Forgot what I got mine for, but this card is the shiznit if you don't need hardware RAID. Just don't forget to yank out the BIOS chip. It works better without it and its optional anyway
Have an AB9 GT with one of these to provide 16 SATA ports.
No, but it works just dandy in a standard PCI slotThere's a PCI-X slot in that motherboard?
PCI-X is found only in high end workstation boards and servers. You will not find it in most peoples systems.
Although this card is a PCI-X controller, you can also use it in a PCI 32 bit slot.
This price isn't hot, I bought these (and the previous generation ones) for the same price years ago.
PCI-X is found only in high end workstation boards and servers. You will not find it in most peoples systems.
Although this card is a PCI-X controller, you can also use it in a PCI 32 bit slot.
This price isn't hot, I bought these (and the previous generation ones) for the same price years ago.
You seriously lack reading comprehension... badly! Try again.
I'm not sure what is that you're trying to suggest and communicate. All I can distinguish is that sentence/comment was poorly written.
~
The ASUS P5E Workstation Professional (x38) has a PCI-X slot: http://www.newegg.com/Product/Product.aspx?Item=N82E16813131236
^Not sure what else to use that slot for other than Storage Adapters/RAID cards.
For Mac users, this card would not be compatible. Furthermore, there's not much of a selection for Mac OS X since the Mac Pros have been adopting PCIe format (recently, all its slots updated to PCIe 2.0), and have completely eliminated PCI.
Any sort of massive performance hit with it on a normal 32-bit PCI slot? I like that picture of the card w/o the backplate on it!
The standard PCI bus saturates with simultainious use of two HDs. If you're building a bulk data storage/archival box it shouldn't matter much but for any sort of concurrent user server application it'll bottleneck badly.
Here are more uses for pci-x slots
Pretty much all my friends except 1 or 2 that I talk about computing with buy dual socket boards with pci-e and pci-x.....
Pci-x isn't just for Expensive boards anymore!

§ EXERCISE REQUIREMENTS:
Rewrite the part of the comment thread that opens with "You seriously lack" and closes with "Storage Adapters/RAID cards.", replacing "Storage Adapters" with "storage controllers". The records aren't needed for this work.

§ EXTRACTED DATA:
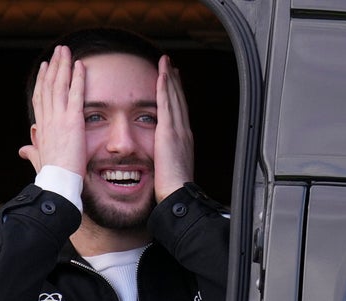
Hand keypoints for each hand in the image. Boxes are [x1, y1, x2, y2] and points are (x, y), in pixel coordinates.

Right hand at [18, 46, 86, 176]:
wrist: (57, 181)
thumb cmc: (50, 174)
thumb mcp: (38, 159)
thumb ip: (31, 151)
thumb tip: (23, 150)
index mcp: (41, 127)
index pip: (40, 97)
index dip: (42, 80)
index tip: (45, 67)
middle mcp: (47, 119)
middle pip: (48, 86)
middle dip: (53, 66)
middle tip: (57, 51)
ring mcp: (59, 118)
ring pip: (59, 85)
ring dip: (63, 65)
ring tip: (66, 51)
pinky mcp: (73, 120)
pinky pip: (75, 93)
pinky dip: (78, 77)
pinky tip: (80, 64)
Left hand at [153, 55, 193, 201]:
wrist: (178, 194)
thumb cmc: (173, 188)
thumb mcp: (172, 168)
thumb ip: (168, 157)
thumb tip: (164, 156)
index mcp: (184, 140)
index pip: (180, 111)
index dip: (178, 94)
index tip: (174, 81)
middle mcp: (184, 131)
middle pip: (180, 99)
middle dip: (175, 80)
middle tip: (171, 64)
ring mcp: (178, 130)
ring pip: (174, 97)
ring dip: (169, 78)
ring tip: (165, 62)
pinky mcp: (169, 133)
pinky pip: (166, 105)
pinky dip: (165, 88)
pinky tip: (162, 75)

§ ANSWER SECTION:
You seriously lack reading comprehension... badly! Try again.
I'm not sure what is that you're trying to suggest and communicate. All I can distinguish is that sentence/comment was poorly written.
~
The ASUS P5E Workstation Professional (x38) has a PCI-X slot: http://www.newegg.com/Product/Product.aspx?Item=N82E16813131236
^Not sure what else to use that slot for other than storage controllers/RAID cards.